Doniesienia o tym, że postępowanie Komisja może ogłosić jeszcze dziś, pojawiały się zarówno w kręgach rządowych, jak i opozycyjnych. Teraz to już pewne: Komisja Europejska decyduje o skierowaniu sprawy przeciwko POLSCE do Trybunału Sprawiedliwości Unii Europejskiej w związku z naruszeniem prawa UE przez polski Trybunał Konstytucyjny

Chodzi o zgodność z prawem unijnym dwóch wyroków TK. Pierwszy jest z 14 lipca 2021 roku. Stwierdzono w nim, że Polska nie jest zobowiązana wykonywać środków tymczasowych (płacić kar) Trybunału Sprawiedliwości Unii Europejskiej (TSUE), jeżeli dotyczą one kształtu i funkcjonowania sądownictwa. Drugi wyrok jest z 7 października 2021 r. Chodziło o zbadanie tego, jak bardzo wiążą nas unijne traktaty. Trybunał potwierdził w tym wyroku obowiązującą w Polsce i w Unii Europejskiej hierarchię źródeł prawa. “Unijne traktaty – jako akty prawa międzynarodowego – mają pierwszeństwo przed prawem krajowym rangi ustawowej, nie mogą jednak wyprzedzać konstytucji” - tłumaczył wówczas rząd.

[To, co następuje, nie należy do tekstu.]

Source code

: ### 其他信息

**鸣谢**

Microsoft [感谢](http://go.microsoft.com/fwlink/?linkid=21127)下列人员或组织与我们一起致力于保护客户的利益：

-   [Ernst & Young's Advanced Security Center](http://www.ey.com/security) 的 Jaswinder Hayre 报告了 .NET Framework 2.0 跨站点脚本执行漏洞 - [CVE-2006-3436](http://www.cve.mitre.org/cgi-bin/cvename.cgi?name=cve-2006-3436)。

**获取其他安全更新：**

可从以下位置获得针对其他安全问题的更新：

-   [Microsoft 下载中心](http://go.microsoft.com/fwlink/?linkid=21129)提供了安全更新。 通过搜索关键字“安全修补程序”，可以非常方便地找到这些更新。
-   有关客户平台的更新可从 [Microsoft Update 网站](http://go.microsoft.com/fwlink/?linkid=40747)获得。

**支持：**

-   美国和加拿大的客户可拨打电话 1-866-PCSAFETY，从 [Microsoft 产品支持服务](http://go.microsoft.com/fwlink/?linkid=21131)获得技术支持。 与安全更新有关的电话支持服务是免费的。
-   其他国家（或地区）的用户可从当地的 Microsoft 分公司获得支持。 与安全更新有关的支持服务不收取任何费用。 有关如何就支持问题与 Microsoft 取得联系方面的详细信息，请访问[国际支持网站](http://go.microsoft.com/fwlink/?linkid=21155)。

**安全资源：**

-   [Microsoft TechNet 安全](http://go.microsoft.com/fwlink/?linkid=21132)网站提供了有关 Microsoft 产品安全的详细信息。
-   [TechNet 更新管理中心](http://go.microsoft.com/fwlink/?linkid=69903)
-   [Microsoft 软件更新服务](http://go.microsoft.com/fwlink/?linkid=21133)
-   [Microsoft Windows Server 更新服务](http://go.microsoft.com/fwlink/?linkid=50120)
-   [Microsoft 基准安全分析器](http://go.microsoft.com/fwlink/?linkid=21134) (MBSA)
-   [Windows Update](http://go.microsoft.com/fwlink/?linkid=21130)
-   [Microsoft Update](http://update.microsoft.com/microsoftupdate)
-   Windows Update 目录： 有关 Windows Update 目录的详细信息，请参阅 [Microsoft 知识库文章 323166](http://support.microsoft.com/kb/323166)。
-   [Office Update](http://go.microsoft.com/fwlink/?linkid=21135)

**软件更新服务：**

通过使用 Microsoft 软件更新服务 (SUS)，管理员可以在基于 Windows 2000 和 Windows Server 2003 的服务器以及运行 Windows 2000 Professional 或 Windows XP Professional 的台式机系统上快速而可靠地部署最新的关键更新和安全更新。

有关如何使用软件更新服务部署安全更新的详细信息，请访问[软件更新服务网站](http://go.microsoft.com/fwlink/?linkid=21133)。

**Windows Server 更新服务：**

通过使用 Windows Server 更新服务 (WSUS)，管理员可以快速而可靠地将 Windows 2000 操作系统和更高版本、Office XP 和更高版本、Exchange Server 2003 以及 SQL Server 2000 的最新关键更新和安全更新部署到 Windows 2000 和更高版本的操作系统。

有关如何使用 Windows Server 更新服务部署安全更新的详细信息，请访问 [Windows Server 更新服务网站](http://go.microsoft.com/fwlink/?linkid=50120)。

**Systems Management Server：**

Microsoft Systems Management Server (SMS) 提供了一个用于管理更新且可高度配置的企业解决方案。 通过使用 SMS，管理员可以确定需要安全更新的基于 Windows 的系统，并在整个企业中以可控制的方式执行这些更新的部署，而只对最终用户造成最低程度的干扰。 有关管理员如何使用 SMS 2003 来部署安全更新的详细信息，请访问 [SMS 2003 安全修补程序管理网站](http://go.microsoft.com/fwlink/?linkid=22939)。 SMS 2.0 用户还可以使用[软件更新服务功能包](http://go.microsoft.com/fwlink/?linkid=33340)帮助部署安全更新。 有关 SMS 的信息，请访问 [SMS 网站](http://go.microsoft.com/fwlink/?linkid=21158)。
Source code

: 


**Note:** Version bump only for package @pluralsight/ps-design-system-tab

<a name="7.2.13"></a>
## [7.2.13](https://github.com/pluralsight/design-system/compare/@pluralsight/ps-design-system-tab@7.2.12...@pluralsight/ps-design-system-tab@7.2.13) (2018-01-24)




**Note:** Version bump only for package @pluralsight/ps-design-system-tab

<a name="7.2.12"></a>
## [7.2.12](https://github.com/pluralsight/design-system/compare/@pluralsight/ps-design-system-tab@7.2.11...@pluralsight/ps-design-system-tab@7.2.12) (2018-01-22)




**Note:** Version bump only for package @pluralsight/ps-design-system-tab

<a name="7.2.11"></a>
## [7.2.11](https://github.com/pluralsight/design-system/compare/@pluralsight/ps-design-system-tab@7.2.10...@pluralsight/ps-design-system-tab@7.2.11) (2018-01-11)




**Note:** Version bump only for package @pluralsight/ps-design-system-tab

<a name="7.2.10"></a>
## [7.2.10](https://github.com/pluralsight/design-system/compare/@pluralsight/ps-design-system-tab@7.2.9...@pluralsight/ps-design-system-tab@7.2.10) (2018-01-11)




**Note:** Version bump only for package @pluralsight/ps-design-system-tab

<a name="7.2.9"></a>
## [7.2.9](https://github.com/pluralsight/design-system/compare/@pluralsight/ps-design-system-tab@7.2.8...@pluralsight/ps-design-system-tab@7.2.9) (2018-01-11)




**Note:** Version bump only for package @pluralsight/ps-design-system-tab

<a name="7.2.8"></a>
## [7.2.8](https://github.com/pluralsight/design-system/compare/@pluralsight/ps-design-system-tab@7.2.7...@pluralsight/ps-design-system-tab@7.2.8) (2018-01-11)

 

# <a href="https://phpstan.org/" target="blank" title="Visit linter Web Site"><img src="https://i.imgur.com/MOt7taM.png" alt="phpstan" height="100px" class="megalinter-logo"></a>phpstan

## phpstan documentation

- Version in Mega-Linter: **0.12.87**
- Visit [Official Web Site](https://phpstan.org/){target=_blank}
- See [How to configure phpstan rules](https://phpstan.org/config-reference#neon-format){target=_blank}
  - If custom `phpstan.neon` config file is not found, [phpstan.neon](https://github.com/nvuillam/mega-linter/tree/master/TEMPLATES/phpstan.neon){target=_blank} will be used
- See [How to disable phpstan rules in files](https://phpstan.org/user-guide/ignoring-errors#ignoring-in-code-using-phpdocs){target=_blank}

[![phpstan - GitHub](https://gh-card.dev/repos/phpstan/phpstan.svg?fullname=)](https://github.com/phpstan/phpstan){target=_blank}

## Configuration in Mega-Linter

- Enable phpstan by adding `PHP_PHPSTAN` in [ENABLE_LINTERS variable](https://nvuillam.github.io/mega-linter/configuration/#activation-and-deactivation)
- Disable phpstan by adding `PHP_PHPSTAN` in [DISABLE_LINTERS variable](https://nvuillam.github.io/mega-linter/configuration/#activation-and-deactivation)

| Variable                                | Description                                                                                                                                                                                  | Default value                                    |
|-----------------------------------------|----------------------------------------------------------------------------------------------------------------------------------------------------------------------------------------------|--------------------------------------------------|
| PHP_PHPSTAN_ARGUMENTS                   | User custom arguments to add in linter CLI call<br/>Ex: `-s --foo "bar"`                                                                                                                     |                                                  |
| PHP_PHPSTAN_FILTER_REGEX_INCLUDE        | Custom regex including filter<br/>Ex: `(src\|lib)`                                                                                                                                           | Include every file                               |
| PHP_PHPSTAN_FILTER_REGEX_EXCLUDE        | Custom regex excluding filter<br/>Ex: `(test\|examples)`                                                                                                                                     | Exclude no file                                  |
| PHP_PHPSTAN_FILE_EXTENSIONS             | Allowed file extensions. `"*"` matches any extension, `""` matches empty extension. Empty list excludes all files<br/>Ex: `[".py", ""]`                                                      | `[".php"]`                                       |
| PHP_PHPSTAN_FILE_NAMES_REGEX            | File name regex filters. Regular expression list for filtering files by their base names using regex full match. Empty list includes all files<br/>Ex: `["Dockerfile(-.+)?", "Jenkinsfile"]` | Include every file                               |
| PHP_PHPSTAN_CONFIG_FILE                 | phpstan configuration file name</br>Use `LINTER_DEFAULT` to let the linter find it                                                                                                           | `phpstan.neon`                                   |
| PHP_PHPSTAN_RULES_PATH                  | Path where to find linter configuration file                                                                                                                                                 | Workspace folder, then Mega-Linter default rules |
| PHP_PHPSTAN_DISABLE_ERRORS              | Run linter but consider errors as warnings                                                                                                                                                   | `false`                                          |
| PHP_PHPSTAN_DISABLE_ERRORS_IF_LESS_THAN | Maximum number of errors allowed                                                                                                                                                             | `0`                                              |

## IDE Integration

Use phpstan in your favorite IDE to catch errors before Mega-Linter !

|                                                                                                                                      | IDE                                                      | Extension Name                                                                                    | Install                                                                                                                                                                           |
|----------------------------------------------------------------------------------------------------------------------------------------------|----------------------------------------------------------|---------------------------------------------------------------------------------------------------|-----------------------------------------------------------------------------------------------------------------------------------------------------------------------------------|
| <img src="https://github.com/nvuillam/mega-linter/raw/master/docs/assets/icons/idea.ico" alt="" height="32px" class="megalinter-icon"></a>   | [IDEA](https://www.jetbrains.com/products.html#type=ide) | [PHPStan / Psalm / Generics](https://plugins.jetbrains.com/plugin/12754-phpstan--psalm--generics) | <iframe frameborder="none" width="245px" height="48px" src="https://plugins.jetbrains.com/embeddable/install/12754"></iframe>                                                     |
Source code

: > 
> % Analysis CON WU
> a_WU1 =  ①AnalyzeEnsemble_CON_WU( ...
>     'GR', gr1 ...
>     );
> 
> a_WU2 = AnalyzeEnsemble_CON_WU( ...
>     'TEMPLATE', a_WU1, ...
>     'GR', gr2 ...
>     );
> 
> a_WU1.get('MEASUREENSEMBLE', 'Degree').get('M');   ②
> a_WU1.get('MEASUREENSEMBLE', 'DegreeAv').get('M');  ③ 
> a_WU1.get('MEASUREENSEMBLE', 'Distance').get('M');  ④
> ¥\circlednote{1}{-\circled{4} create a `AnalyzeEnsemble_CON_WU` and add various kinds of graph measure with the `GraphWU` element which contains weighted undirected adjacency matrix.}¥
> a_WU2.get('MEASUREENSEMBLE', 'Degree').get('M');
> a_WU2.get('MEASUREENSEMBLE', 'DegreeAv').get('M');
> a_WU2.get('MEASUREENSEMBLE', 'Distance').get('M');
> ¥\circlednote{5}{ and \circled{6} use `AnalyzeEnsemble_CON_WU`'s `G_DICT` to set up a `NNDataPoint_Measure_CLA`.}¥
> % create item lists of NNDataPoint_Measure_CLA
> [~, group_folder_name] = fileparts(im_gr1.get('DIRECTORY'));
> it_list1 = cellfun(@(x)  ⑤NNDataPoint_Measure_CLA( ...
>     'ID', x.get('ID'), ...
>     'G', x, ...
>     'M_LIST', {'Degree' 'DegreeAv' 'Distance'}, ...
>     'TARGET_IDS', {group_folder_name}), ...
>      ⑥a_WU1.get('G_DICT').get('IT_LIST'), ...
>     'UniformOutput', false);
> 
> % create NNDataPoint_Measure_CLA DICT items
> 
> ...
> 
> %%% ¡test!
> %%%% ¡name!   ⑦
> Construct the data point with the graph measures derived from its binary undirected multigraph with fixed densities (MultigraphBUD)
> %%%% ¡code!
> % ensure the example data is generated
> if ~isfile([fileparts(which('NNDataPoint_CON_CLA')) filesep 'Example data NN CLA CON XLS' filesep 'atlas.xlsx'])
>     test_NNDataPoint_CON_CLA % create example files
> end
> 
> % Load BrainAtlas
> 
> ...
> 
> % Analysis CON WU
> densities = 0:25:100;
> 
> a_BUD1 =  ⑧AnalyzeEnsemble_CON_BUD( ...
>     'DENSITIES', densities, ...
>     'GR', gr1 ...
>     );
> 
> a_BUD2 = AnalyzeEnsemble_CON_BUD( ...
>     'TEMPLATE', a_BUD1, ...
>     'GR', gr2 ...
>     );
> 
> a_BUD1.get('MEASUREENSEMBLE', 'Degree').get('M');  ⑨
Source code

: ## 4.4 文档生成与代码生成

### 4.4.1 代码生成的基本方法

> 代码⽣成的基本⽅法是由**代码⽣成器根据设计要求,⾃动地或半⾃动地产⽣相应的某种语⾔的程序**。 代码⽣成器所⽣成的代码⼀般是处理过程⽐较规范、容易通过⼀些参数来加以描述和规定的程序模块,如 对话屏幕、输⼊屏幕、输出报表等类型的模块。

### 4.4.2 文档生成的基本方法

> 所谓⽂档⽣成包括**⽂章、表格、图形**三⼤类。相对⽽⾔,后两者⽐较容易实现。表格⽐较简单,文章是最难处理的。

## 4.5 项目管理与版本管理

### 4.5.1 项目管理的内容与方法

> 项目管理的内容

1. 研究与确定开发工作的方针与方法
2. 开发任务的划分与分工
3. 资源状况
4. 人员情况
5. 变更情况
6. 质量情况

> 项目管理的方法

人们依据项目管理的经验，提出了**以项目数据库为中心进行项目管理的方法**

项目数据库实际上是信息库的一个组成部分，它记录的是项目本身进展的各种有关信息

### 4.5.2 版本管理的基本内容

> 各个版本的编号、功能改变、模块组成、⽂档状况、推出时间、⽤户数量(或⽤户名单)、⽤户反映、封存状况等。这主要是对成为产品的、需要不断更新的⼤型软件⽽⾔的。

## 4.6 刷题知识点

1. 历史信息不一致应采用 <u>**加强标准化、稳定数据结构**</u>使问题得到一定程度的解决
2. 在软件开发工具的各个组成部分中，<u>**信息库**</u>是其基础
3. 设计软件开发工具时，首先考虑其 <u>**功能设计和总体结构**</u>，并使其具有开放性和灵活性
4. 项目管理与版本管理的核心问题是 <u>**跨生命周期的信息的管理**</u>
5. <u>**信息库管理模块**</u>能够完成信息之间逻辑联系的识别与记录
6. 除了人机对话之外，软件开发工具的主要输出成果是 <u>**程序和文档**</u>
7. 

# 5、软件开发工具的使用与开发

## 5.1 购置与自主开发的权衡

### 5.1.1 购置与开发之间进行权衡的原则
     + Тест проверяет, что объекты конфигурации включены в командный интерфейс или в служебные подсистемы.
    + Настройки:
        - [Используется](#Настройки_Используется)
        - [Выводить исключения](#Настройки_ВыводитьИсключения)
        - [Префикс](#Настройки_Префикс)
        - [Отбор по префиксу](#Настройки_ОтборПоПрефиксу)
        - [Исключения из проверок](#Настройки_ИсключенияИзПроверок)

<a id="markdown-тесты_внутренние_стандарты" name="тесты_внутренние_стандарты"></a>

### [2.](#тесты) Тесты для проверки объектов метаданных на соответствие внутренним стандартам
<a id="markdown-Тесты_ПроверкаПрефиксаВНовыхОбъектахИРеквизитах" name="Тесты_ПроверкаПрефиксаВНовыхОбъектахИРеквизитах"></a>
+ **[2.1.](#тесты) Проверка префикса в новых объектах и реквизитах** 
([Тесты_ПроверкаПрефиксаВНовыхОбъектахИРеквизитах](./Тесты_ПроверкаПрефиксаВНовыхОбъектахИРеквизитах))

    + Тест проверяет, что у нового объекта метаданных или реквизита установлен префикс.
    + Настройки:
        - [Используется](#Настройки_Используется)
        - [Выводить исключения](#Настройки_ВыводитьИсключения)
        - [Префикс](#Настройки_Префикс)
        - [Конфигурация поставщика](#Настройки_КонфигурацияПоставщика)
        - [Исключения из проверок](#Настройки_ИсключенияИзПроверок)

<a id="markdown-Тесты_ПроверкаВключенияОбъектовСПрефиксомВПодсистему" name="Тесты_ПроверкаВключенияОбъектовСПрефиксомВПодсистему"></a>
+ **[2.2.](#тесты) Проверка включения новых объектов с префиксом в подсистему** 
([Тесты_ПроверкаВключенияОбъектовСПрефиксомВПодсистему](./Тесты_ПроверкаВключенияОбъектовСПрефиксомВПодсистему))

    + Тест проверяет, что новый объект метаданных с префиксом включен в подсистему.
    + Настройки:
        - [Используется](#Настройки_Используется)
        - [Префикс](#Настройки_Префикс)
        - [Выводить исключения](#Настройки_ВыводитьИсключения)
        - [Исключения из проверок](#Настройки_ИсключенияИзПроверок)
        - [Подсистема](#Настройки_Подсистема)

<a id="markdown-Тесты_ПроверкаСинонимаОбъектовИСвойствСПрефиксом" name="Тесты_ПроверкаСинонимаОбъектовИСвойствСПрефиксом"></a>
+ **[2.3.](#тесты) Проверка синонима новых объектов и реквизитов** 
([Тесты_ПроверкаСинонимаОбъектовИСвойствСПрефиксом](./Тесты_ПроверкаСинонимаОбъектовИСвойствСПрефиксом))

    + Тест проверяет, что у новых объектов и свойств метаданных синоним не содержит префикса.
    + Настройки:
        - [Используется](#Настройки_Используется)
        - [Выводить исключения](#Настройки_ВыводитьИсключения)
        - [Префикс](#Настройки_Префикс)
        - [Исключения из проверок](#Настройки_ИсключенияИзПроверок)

Ale skarga KE ma dotyczyć nie tylko wyroków, lecz samego TK pod przewodnictwem Julii Przyłębskiej. KE ma bowiem dążyć do zbadania przez TSUE, czy polski trybunał spełnia standardy określone w art. 19 ust. 1 traktatów, a także art. 47 Karty Praw Podstawowych (KPP).

Pierwsza regulacja mówi m.in. o tym, że TSUE “zapewnia poszanowanie prawa w wykładni i stosowaniu Traktatów”, a państwa członkowskie “ustanawiają środki zaskarżenia niezbędne do zapewnienia skutecznej ochrony sądowej w dziedzinach objętych prawem Unii”. Z kolei art. 47 KPP mówi o prawie “do skutecznego środka prawnego i dostępu do bezstronnego sądu”.

Niewykluczone, że skarga KE na polski TK będzie częścią większego pakietu naruszeniowego wobec Polski oraz innych krajów członkowskich. - W przypadku Polski mówi się jeszcze o wszczęciu postępowań KE w zakresie sygnalistów, praw autorskich, promowania OZE czy kwestii aresztowań i przesłuchań - twierdzi rozmówca DGP.

Działanie KE, choć spodziewane, może skomplikować i tak trudną sytuację wokół Trybunału Konstytucyjnego, do którego niebawem ma trafić wniosek prezydenta o zbadanie konstytucyjności ustawy o Sądzie Najwyższym. Stanowi ona ważny kamień milowy KPO, a jak twierdzi rząd, jej wdrożenie odblokuje miliardy euro z Krajowego Planu Odbudowy.